## Data extracts

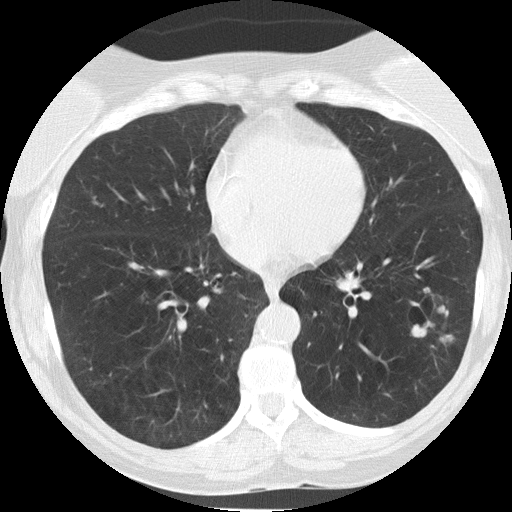
Axial slice from a low-dose chest CT screening exam; baseline annual screen; lung window (W 1500 / L -600 HU); 2 mm slice thickness; 120 kVp; slice 86 of 149 in the series; 512 × 512 image matrix, field of view 290 × 290 mm. Female participant, aged 58 years at enrolment. Current smoker at enrolment.
Lesion marked by an expert reader, box from (x=406, y=303) to (x=457, y=347) px. The screening reader recorded 3 non-calcified nodules or masses ≥4 mm on this exam (right lower lobe, lingula, left lower lobe); which of them this box marks is not recorded. Official screen result: positive, change unspecified: nodule(s) >= 4 mm or enlarging nodule(s), mass(es), or other non-specific abnormalities suspicious for lung cancer. Lung cancer was diagnosed 93 days after this screen: adenocarcinoma, NOS, left lower lobe, moderately differentiated (G2), stage IIIB (AJCC 6th edition), 14 mm at pathology.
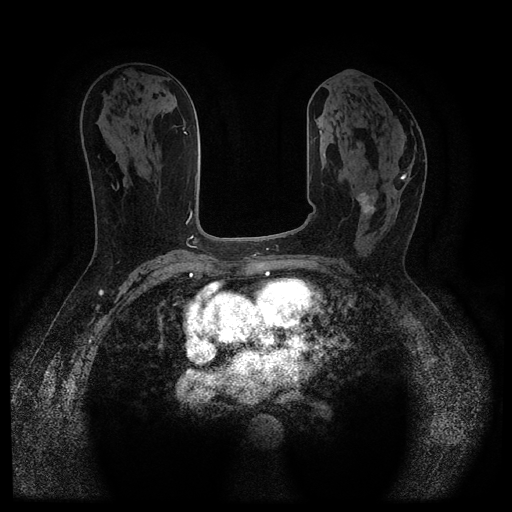
Breast MRI (dynamic contrast-enhanced, multi-phase), one axial slice; slice 53 of 116 in the series (ordered by position); dynamic contrast-enhanced series, time point 2 of 5 at this slice position (early post-contrast); 1.5 T; TE 2.6 ms, TR 5.4 ms; 2 mm slice thickness; 512 × 512 image matrix, field of view 340 × 340 mm. Female patient, age 64 years.
Outlined on this slice (semi-automatically segmented with operator editing):
- breast lesion (labelled 'tumour' in the annotation; benign lesions carry a separate 'benign' label): box from (x=356, y=192) to (x=377, y=215) px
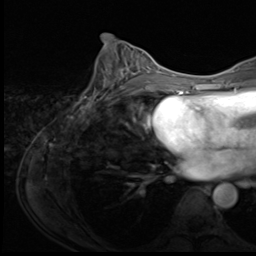
Breast MRI (dynamic contrast-enhanced), one axial slice; position 31 of 64 along the scan axis; cropped to one breast; dynamic contrast-enhanced series, time point 2 of 9 at this slice position (early post-contrast); 3 T; TE 1.5 ms, TR 4.7 ms; 2.5 mm slice thickness; 256 × 256 image matrix. Female patient.
Outlined on this slice (semi-automatically segmented with operator editing):
- enhancing-tissue mask used for the functional tumour volume (all voxels passing the contrast-enhancement thresholds inside the analysis volume; usually the tumour): bounding box <78,54,150,110> (left, top, right, bottom; pixels)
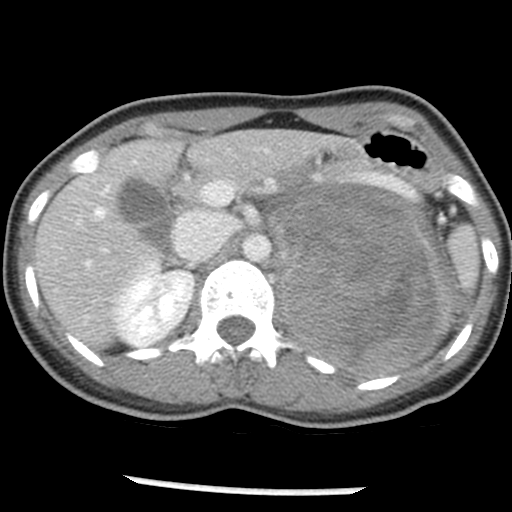
Contrast-enhanced abdominal CT, one axial slice; slice 29 of 54 in the series (ordered by position); reconstruction kernel STANDARD; intravenous contrast given; soft-tissue window (W 400 / L 40 HU); 5 mm slice thickness; 512 × 512 image matrix. Female patient, age 33 years. From the clinical record (not read from this slice): diagnosis: adrenocortical carcinoma; tumour side: left adrenal; tumour size at pathology: 11 cm; Ki-67 index: 20 %; stage (as recorded): 2.
Structures marked on this image (semi-automatic segmentation, software-assisted and operator-edited):
- mass: bounding box <266,185,453,373> (left, top, right, bottom; pixels)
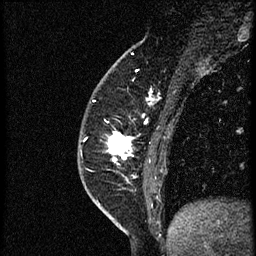
Breast MRI (dynamic contrast-enhanced), one sagittal slice. Position 19 of 56 along the scan axis. Dynamic contrast-enhanced study with each time point stored as its own series, time point 2 of 4 at this slice position (early post-contrast, ordered by acquisition time). 1.5 T. TE 4.2 ms, TR 18.9 ms. 2 mm slice thickness. 256 × 256 image matrix, field of view 200 × 200 mm. Female patient. Case-level facts recorded for this patient, not image findings: setting: breast cancer imaged before/during neoadjuvant chemotherapy; receptor status: HER2-positive.
Outlined on this slice (semi-automatic segmentation, software-assisted and operator-edited):
- analysis volume of interest (the breast-tissue region the enhancement analysis was run in; not a lesion): bounding box (x1, y1, x2, y2) in pixels: (110, 90, 174, 189)
- tumour enhancement mask (voxels above the 100 % enhancement threshold inside the analysis volume of interest): (110, 132, 135, 164)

## Assignment
Your answer must be an exact copy of the records, minus any pictures.

## Response to this task
Axial slice from a low-dose chest CT screening exam; baseline annual screen; lung window (W 1500 / L -600 HU); 2 mm slice thickness; 120 kVp; slice 86 of 149 in the series; 512 × 512 image matrix, field of view 290 × 290 mm. Female participant, aged 58 years at enrolment. Current smoker at enrolment.
Lesion marked by an expert reader, box from (x=406, y=303) to (x=457, y=347) px. The screening reader recorded 3 non-calcified nodules or masses ≥4 mm on this exam (right lower lobe, lingula, left lower lobe); which of them this box marks is not recorded. Official screen result: positive, change unspecified: nodule(s) >= 4 mm or enlarging nodule(s), mass(es), or other non-specific abnormalities suspicious for lung cancer. Lung cancer was diagnosed 93 days after this screen: adenocarcinoma, NOS, left lower lobe, moderately differentiated (G2), stage IIIB (AJCC 6th edition), 14 mm at pathology.
Breast MRI (dynamic contrast-enhanced, multi-phase), one axial slice; slice 53 of 116 in the series (ordered by position); dynamic contrast-enhanced series, time point 2 of 5 at this slice position (early post-contrast); 1.5 T; TE 2.6 ms, TR 5.4 ms; 2 mm slice thickness; 512 × 512 image matrix, field of view 340 × 340 mm. Female patient, age 64 years.
Outlined on this slice (semi-automatically segmented with operator editing):
- breast lesion (labelled 'tumour' in the annotation; benign lesions carry a separate 'benign' label): box from (x=356, y=192) to (x=377, y=215) px
Breast MRI (dynamic contrast-enhanced), one axial slice; position 31 of 64 along the scan axis; cropped to one breast; dynamic contrast-enhanced series, time point 2 of 9 at this slice position (early post-contrast); 3 T; TE 1.5 ms, TR 4.7 ms; 2.5 mm slice thickness; 256 × 256 image matrix. Female patient.
Outlined on this slice (semi-automatically segmented with operator editing):
- enhancing-tissue mask used for the functional tumour volume (all voxels passing the contrast-enhancement thresholds inside the analysis volume; usually the tumour): bounding box <78,54,150,110> (left, top, right, bottom; pixels)
Contrast-enhanced abdominal CT, one axial slice; slice 29 of 54 in the series (ordered by position); reconstruction kernel STANDARD; intravenous contrast given; soft-tissue window (W 400 / L 40 HU); 5 mm slice thickness; 512 × 512 image matrix. Female patient, age 33 years. From the clinical record (not read from this slice): diagnosis: adrenocortical carcinoma; tumour side: left adrenal; tumour size at pathology: 11 cm; Ki-67 index: 20 %; stage (as recorded): 2.
Structures marked on this image (semi-automatic segmentation, software-assisted and operator-edited):
- mass: bounding box <266,185,453,373> (left, top, right, bottom; pixels)
Breast MRI (dynamic contrast-enhanced), one sagittal slice. Position 19 of 56 along the scan axis. Dynamic contrast-enhanced study with each time point stored as its own series, time point 2 of 4 at this slice position (early post-contrast, ordered by acquisition time). 1.5 T. TE 4.2 ms, TR 18.9 ms. 2 mm slice thickness. 256 × 256 image matrix, field of view 200 × 200 mm. Female patient. Case-level facts recorded for this patient, not image findings: setting: breast cancer imaged before/during neoadjuvant chemotherapy; receptor status: HER2-positive.
Outlined on this slice (semi-automatic segmentation, software-assisted and operator-edited):
- analysis volume of interest (the breast-tissue region the enhancement analysis was run in; not a lesion): bounding box (x1, y1, x2, y2) in pixels: (110, 90, 174, 189)
- tumour enhancement mask (voxels above the 100 % enhancement threshold inside the analysis volume of interest): (110, 132, 135, 164)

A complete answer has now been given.